We know that if x=2, and y=4 for example, i.e that x is directly proportional to y.
What i am wondering about is when to say that x is proportional to lny? As in the case of Entropy in Statistical Physics where S proportional to lnW?

 

[Ryuzaki]

A variable x is said to be "directly proportional" (or simply proportional) to another variable y, if one is a linear multiple of the other, i.e. there exists some real number \lambda, such that x = \lambda y.

It's termed "inversely proportional" if x = \lambda/y.

So, if x is proportional to ln (W), there has to exist some real number \lambda such that x = \lambda ln(W).

 

[M. next]

Thanks for the reply, but how to know whether it is proportional to y or lny? Is there some rule other than plotting a graph perhaps?

 

[Ryuzaki]

Just compute the ratio x/y for different values of x and their corresponding y values. If this ratio remains a constant (the constant of proportionality \lambda ), then x is proportional to y.

Graphically, if x is directly proportional to y, i.e, if x = \lambda y then the graph of y as a function of x will be a straight line passing through the origin with the slope of the line equal to the constant of proportionality 1/\lambda.

 

[M. next]

Thanks again. But still I was concentrating on the lny and not the y. Anyway, I will depend on graphical illustrations.

 

[mfb]

It is straightforward to generalize Ryuzaki's reply to all other functions.

Just compute the ratio x/y for different values of x and their corresponding y values. If this ratio remains a constant (the constant of proportionality \lambda ), then x is proportional to y.

Graphically, if x is directly proportional to y, i.e, if x = \lambda y then the graph of y as a function of x will be a straight line passing through the origin with the slope of the line equal to the constant of proportionality 1/\lambda.

For $\ln(y)$:

Just compute the ratio x/\ln(y) for different values of x and their corresponding \ln(y) values. If this ratio remains a constant (the constant of proportionality \lambda ), then x is proportional to \ln(y).

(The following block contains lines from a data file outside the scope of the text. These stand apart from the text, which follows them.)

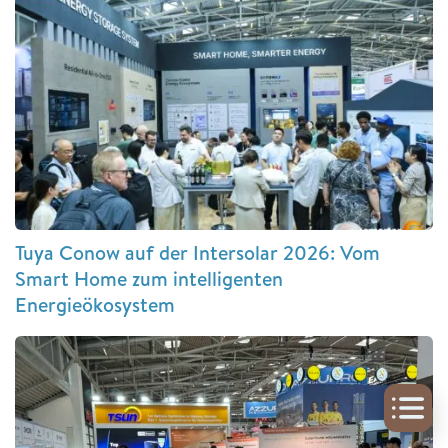
Tuya Conow auf der Intersolar 2026: Vom
Smart Home zum intelligenten
Energieökosystem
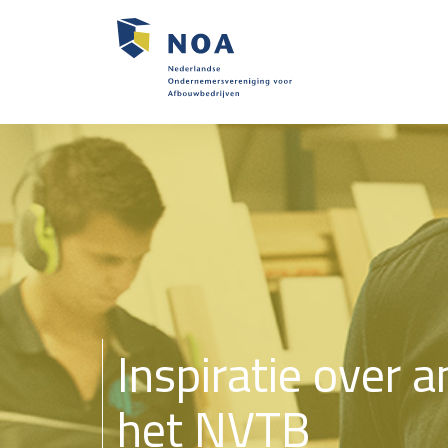
Inspiratie over
het NVTB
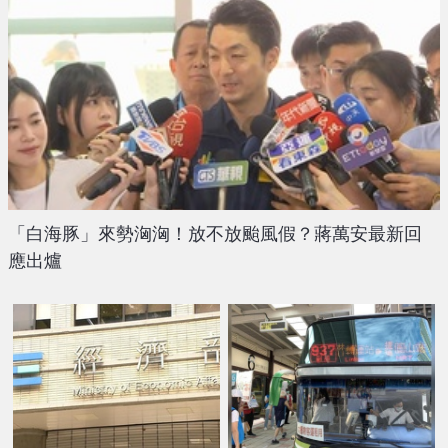
「白海豚」來勢洶洶！放不放颱風假？蔣萬安最新回
應出爐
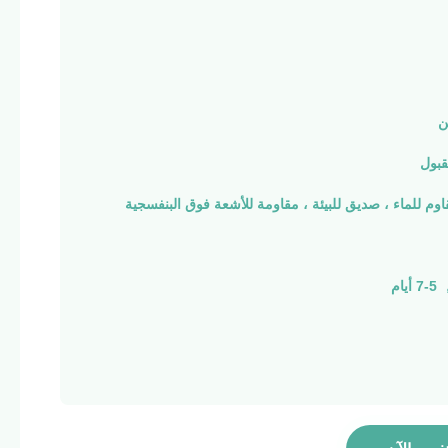
ن
بول
اوم للماء ، صديق للبيئة ، مقاومة للأشعة فوق البنفسجية
م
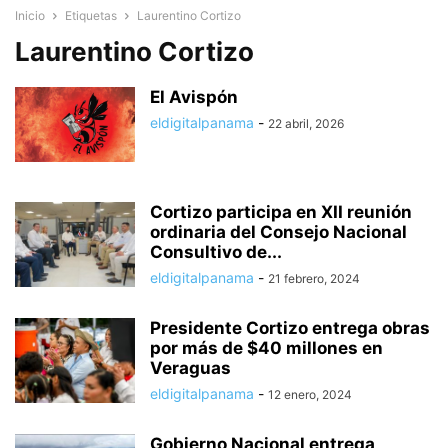
Inicio
Etiquetas
Laurentino Cortizo
Laurentino Cortizo
El Avispón
eldigitalpanama
-
22 abril, 2026
Cortizo participa en XII reunión
ordinaria del Consejo Nacional
Consultivo de...
eldigitalpanama
-
21 febrero, 2024
Presidente Cortizo entrega obras
por más de $40 millones en
Veraguas
eldigitalpanama
-
12 enero, 2024
Gobierno Nacional entrega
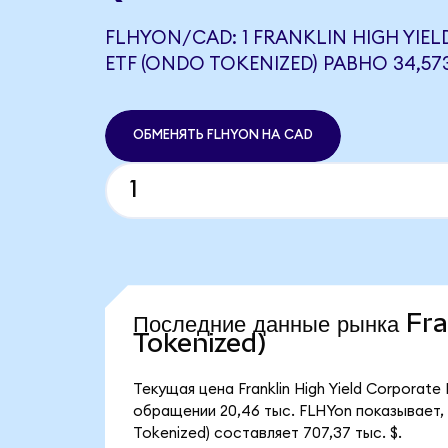
FLHYON/CAD: 1 FRANKLIN HIGH YIE
ETF (ONDO TOKENIZED) РАВНО 34,57
ОБМЕНЯТЬ FLHYON НА CAD
Последние данные рынка Fr
Tokenized)
Текущая цена Franklin High Yield Corporat
обращении 20,46 тыс. FLHYon показывает, ч
Tokenized) составляет 707,37 тыс. $.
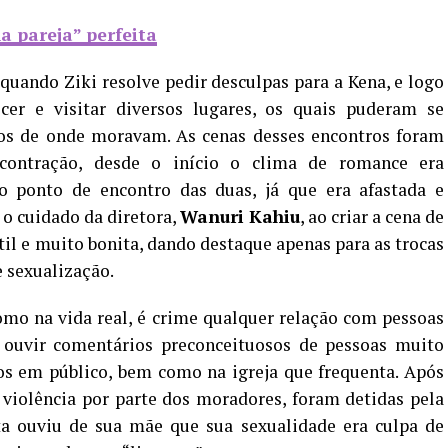
la pareja” perfeita
uando Ziki resolve pedir desculpas para a Kena, e logo
er e visitar diversos lugares, os quais puderam se
sos de onde moravam. As cenas desses encontros foram
contração, desde o início o clima de romance era
o ponto de encontro das duas, já que era afastada e
 o cuidado da diretora,
Wanuri Kahiu
, ao criar a cena de
util e muito bonita, dando destaque apenas para as trocas
 sexualização.
mo na vida real, é crime qualquer relação com pessoas
ouvir comentários preconceituosos de pessoas muito
os em público, bem como na igreja que frequenta. Após
violência por parte dos moradores, foram detidas pela
sta ouviu de sua mãe que sua sexualidade era culpa de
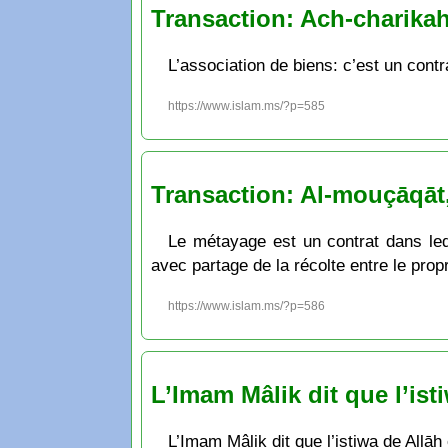
Transaction: Ach-charikah
L’association de biens: c’est un cont
https://www.islam.ms/?p=585
Transaction: Al-mouçāqāt
Le métayage est un contrat dans leque
avec partage de la récolte entre le propr
https://www.islam.ms/?p=586
L’Imam Mâlik dit que l’is
L’Imam Mâlik dit que l’istiwa de Allā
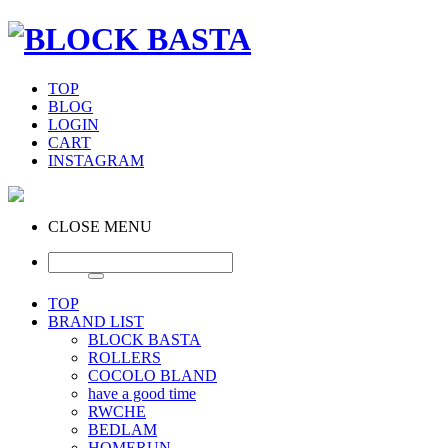
TOP
BLOG
LOGIN
CART
INSTAGRAM
CLOSE MENU
TOP
BRAND LIST
BLOCK BASTA
ROLLERS
COCOLO BLAND
have a good time
RWCHE
BEDLAM
HOMERUN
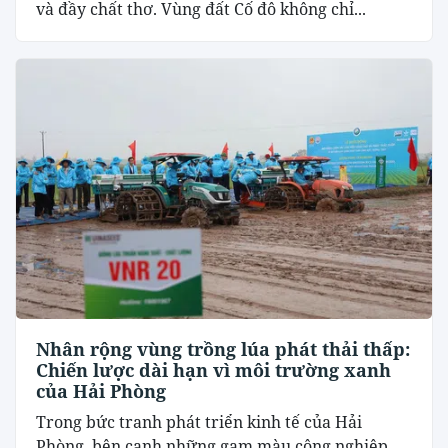
và đầy chất thơ. Vùng đất Cố đô không chỉ...
Nhân rộng vùng trồng lúa phát thải thấp:
Chiến lược dài hạn vì môi trường xanh
của Hải Phòng
Trong bức tranh phát triển kinh tế của Hải
Phòng, bên cạnh những gam màu công nghiệp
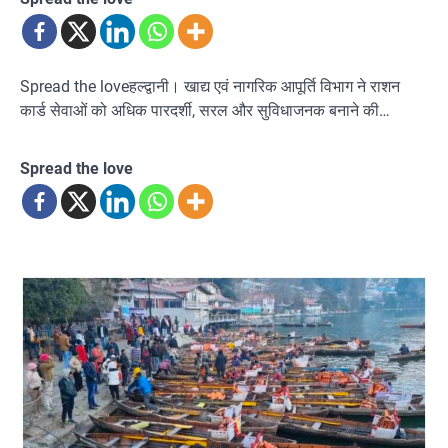
Spread the loveहल्द्वानी। खाद्य एवं नागरिक आपूर्ति विभाग ने राशन
कार्ड सेवाओं को अधिक पारदर्शी, सरल और सुविधाजनक बनाने की…
Spread the love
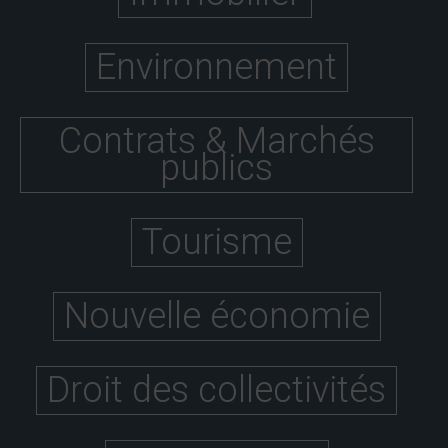
Environnement
Contrats & Marchés
publics
Tourisme
Nouvelle économie
Droit des collectivités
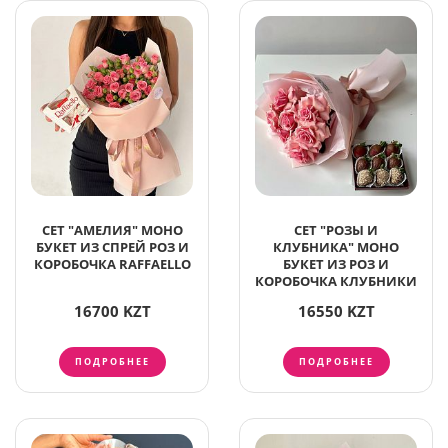
СЕТ "АМЕЛИЯ" МОНО
СЕТ "РОЗЫ И
БУКЕТ ИЗ СПРЕЙ РОЗ И
КЛУБНИКА" МОНО
КОРОБОЧКА RAFFAELLO
БУКЕТ ИЗ РОЗ И
КОРОБОЧКА КЛУБНИКИ
16700 KZT
16550 KZT
ПОДРОБНЕЕ
ПОДРОБНЕЕ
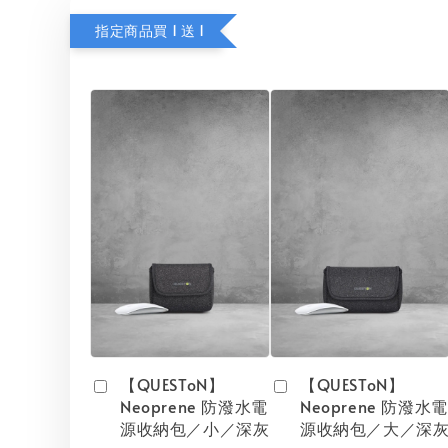
指定商品買 1 送 1
【QUESToN】
【QUESToN】
Neoprene 防潑水電
Neoprene 防潑水電
源收納包／小／深灰
源收納包／大／深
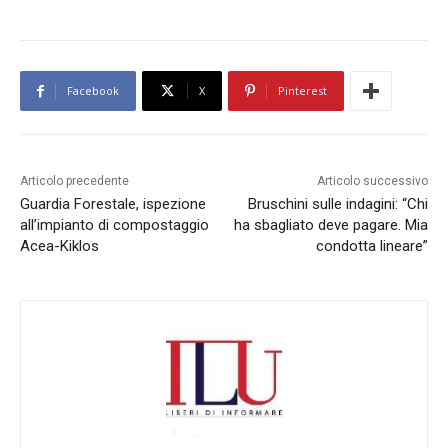
Facebook
X
Pinterest
Articolo precedente
Articolo successivo
Guardia Forestale, ispezione
Bruschini sulle indagini: “Chi
all’impianto di compostaggio
ha sbagliato deve pagare. Mia
Acea-Kiklos
condotta lineare”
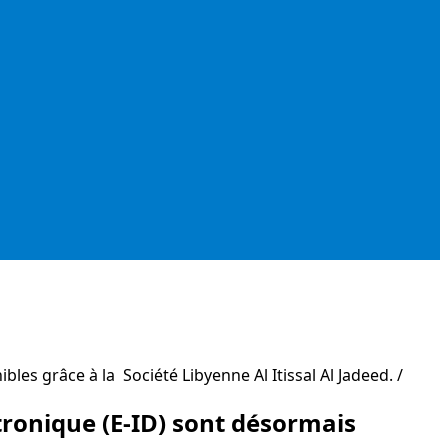
bles grâce à la Société Libyenne Al Itissal Al Jadeed.
ctronique (E-ID) sont désormais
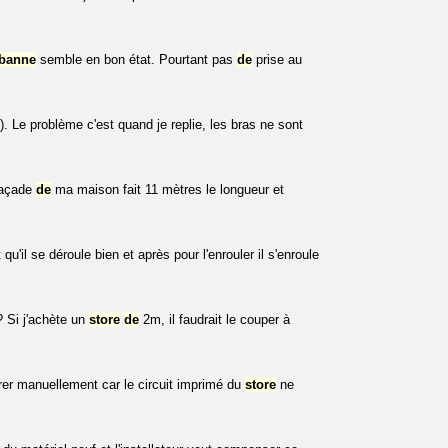
banne
semble en bon état. Pourtant pas
de
prise au
 ok). Le problème c'est quand je replie, les bras ne sont
façade
de
ma maison fait 11 mètres le longueur et
qu'il se déroule bien et après pour l'enrouler il s'enroule
 Si j'achète un
store
de
2m, il faudrait le couper à
rer manuellement car le circuit imprimé du
store
ne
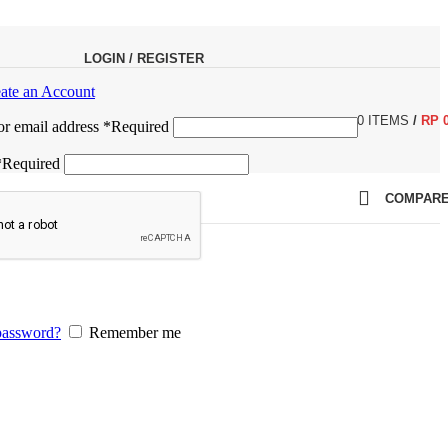
LOGIN / REGISTER
ate an Account
0
ITEMS
/
RP
r email address
*
Required
*
Required
COMPAR
password?
Remember me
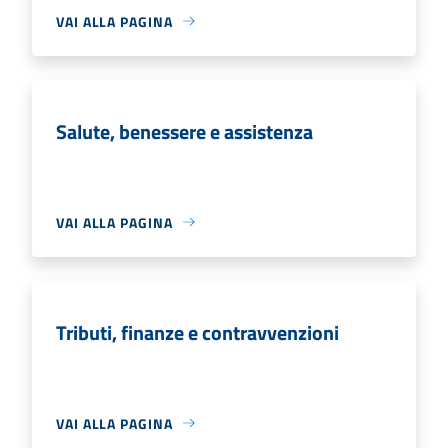
VAI ALLA PAGINA
Salute, benessere e assistenza
VAI ALLA PAGINA
Tributi, finanze e contravvenzioni
VAI ALLA PAGINA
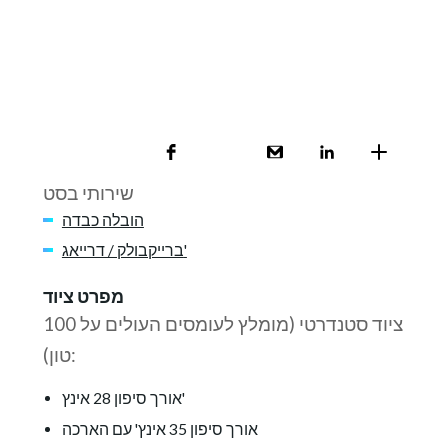
שירותי בסט
הובלה כבדה
ברייקבולק / דרייאג'
מפרט ציוד
ציוד סטנדרטי (מומלץ לעומסים העולים על 100
טון):
אורך סיפון 28 אינץ'
אורך סיפון 35 אינץ' עם הארכה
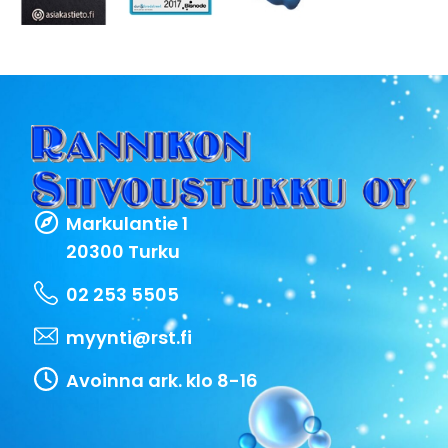
Markulantie 1
20300 Turku
02 253 5505
myynti@rst.fi
Avoinna ark. klo 8-16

Graphically, if x is directly proportional to ln(y), i.e, if x = \lambda \ln(y) then the graph of \ln(y) as a function of x will be a straight line passing through the origin with the slope of the line equal to the constant of proportionality 1/\lambda.

 

[Ryuzaki]

It is straightforward to generalize Ryuzaki's reply to all other functions.

For $\ln(y)$:

Just compute the ratio x/\ln(y) for different values of x and their corresponding \ln(y) values. If this ratio remains a constant (the constant of proportionality \lambda ), then x is proportional to \ln(y).

Graphically, if x is directly proportional to ln(y), i.e, if x = \lambda \ln(y) then the graph of \ln(y) as a function of x will be a straight line passing through the origin with the slope of the line equal to the constant of proportionality 1/\lambda.

Ah, you beat me to it.

 

[M. next]

Thanks guys. This is close to answering my question.